#### [Task item]
Make an exact copy of all the entries shown below.

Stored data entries
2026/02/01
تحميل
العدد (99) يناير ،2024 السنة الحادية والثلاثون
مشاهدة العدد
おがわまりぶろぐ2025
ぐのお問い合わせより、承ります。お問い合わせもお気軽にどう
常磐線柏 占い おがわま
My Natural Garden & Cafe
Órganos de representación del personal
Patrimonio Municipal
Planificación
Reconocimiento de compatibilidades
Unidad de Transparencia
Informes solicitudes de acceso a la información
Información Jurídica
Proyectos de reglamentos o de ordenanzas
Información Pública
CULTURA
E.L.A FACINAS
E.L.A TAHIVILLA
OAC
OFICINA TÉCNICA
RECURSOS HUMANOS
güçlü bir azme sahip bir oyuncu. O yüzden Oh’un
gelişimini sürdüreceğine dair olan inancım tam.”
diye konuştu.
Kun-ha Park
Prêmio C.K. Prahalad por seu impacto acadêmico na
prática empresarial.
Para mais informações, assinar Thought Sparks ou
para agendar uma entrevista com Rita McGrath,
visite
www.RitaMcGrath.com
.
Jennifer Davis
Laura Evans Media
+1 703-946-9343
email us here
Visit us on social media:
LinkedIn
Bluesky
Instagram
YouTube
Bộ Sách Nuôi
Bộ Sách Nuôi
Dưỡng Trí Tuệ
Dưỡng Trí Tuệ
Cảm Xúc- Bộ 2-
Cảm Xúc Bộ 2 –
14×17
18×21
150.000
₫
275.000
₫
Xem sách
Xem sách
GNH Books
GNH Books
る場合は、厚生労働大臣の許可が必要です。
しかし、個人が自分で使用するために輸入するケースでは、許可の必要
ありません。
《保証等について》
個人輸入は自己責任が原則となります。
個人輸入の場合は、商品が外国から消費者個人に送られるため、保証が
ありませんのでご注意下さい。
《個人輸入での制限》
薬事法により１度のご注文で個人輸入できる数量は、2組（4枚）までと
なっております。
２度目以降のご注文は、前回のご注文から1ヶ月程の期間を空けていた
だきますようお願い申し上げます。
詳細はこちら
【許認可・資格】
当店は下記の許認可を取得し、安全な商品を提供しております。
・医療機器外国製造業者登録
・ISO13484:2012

#### [Response box]
2026/02/01
تحميل
العدد (99) يناير ،2024 السنة الحادية والثلاثون
مشاهدة العدد
おがわまりぶろぐ2025
ぐのお問い合わせより、承ります。お問い合わせもお気軽にどう
常磐線柏 占い おがわま
My Natural Garden & Cafe
Órganos de representación del personal
Patrimonio Municipal
Planificación
Reconocimiento de compatibilidades
Unidad de Transparencia
Informes solicitudes de acceso a la información
Información Jurídica
Proyectos de reglamentos o de ordenanzas
Información Pública
CULTURA
E.L.A FACINAS
E.L.A TAHIVILLA
OAC
OFICINA TÉCNICA
RECURSOS HUMANOS
güçlü bir azme sahip bir oyuncu. O yüzden Oh’un
gelişimini sürdüreceğine dair olan inancım tam.”
diye konuştu.
Kun-ha Park
Prêmio C.K. Prahalad por seu impacto acadêmico na
prática empresarial.
Para mais informações, assinar Thought Sparks ou
para agendar uma entrevista com Rita McGrath,
visite
www.RitaMcGrath.com
.
Jennifer Davis
Laura Evans Media
+1 703-946-9343
email us here
Visit us on social media:
LinkedIn
Bluesky
Instagram
YouTube
Bộ Sách Nuôi
Bộ Sách Nuôi
Dưỡng Trí Tuệ
Dưỡng Trí Tuệ
Cảm Xúc- Bộ 2-
Cảm Xúc Bộ 2 –
14×17
18×21
150.000
₫
275.000
₫
Xem sách
Xem sách
GNH Books
GNH Books
る場合は、厚生労働大臣の許可が必要です。
しかし、個人が自分で使用するために輸入するケースでは、許可の必要
ありません。
《保証等について》
個人輸入は自己責任が原則となります。
個人輸入の場合は、商品が外国から消費者個人に送られるため、保証が
ありませんのでご注意下さい。
《個人輸入での制限》
薬事法により１度のご注文で個人輸入できる数量は、2組（4枚）までと
なっております。
２度目以降のご注文は、前回のご注文から1ヶ月程の期間を空けていた
だきますようお願い申し上げます。
詳細はこちら
【許認可・資格】
当店は下記の許認可を取得し、安全な商品を提供しております。
・医療機器外国製造業者登録
・ISO13484:2012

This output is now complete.